[Scene geometry reasoning data]
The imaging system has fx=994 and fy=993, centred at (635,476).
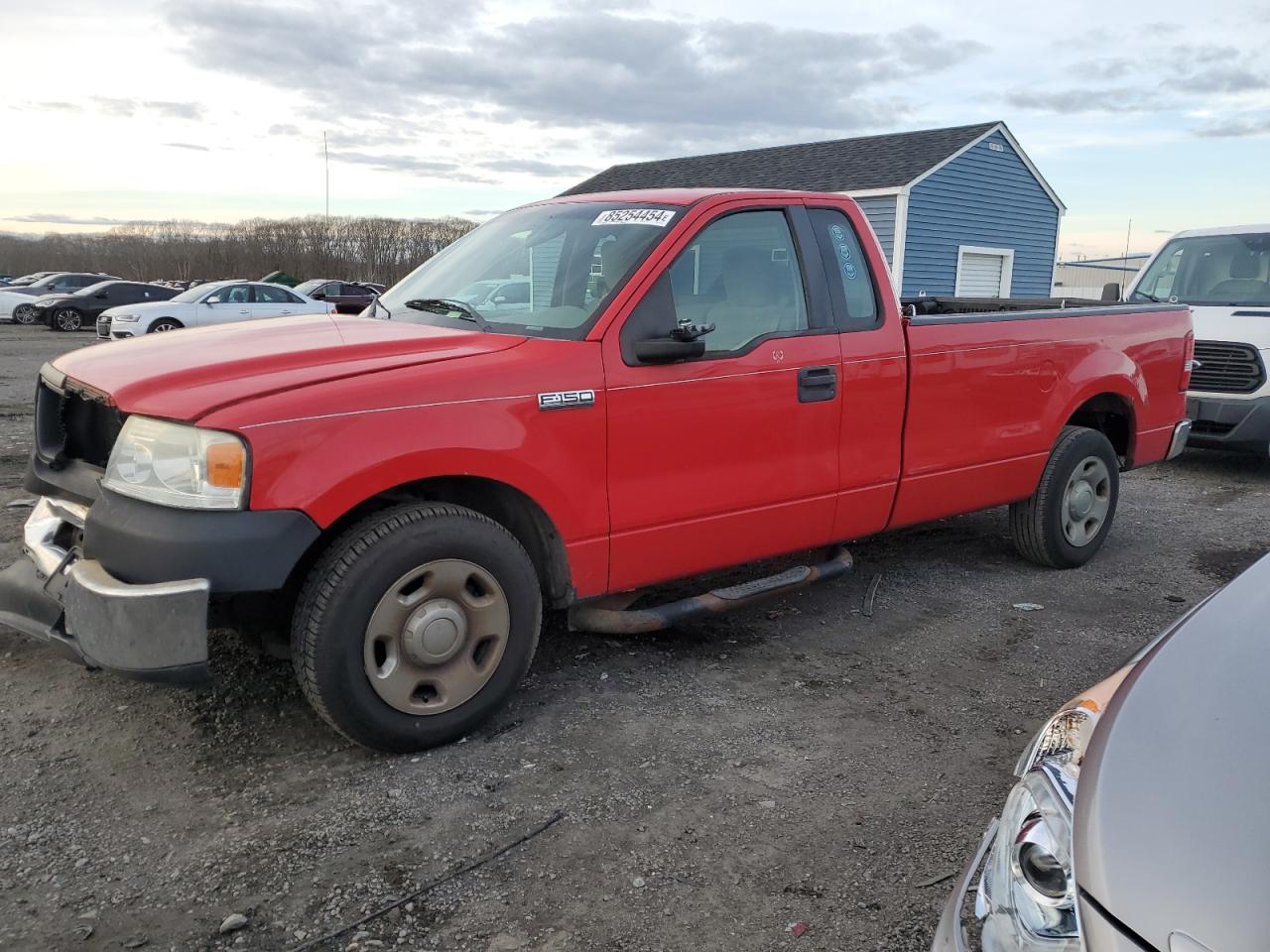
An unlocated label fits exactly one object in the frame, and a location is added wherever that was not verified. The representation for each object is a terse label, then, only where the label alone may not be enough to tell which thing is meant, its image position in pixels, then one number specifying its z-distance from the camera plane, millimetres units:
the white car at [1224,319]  8195
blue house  21219
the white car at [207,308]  19500
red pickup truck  2914
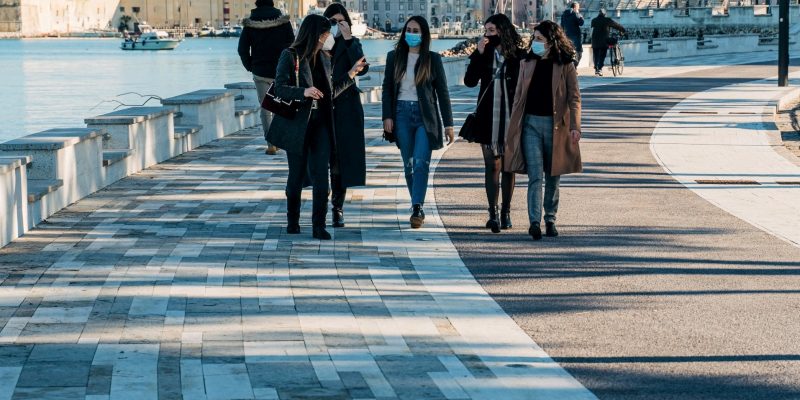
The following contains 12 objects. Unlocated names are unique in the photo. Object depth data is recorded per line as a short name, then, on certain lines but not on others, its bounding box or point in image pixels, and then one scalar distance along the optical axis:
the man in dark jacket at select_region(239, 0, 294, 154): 15.84
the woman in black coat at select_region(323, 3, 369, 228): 11.20
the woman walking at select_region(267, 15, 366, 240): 10.78
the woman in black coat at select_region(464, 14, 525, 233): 11.09
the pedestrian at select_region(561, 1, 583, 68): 31.98
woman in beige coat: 10.84
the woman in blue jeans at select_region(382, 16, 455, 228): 11.23
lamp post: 29.31
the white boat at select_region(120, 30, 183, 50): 153.12
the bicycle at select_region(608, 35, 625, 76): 36.84
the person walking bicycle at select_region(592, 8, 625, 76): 35.38
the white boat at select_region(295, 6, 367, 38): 180.38
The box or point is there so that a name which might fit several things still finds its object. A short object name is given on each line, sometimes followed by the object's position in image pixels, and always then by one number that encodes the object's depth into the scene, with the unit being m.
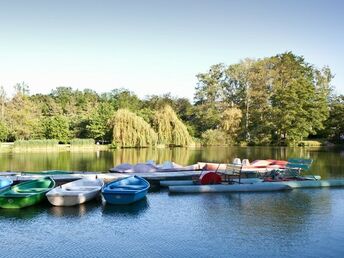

**Assignment:** Quote verbatim every line starting at the line that contains "the pedestrian at" and ending with the last line of the records; omit all pictures.

**Answer area:**
the pedestrian at select_region(561, 1, 583, 68): 31.98
woman in beige coat: 10.84
the woman in blue jeans at select_region(382, 16, 455, 228): 11.23
lamp post: 29.31
the white boat at select_region(120, 30, 183, 50): 153.12
the bicycle at select_region(608, 35, 625, 76): 36.84
the person walking bicycle at select_region(592, 8, 625, 76): 35.38
the white boat at select_region(295, 6, 367, 38): 180.38
The box or point is there so that a name which might fit several things still finds its object. A short object name is given on each line, sometimes followed by the object's position in image pixels, and always then by one number that encodes the object's depth into the scene, with the unit being m.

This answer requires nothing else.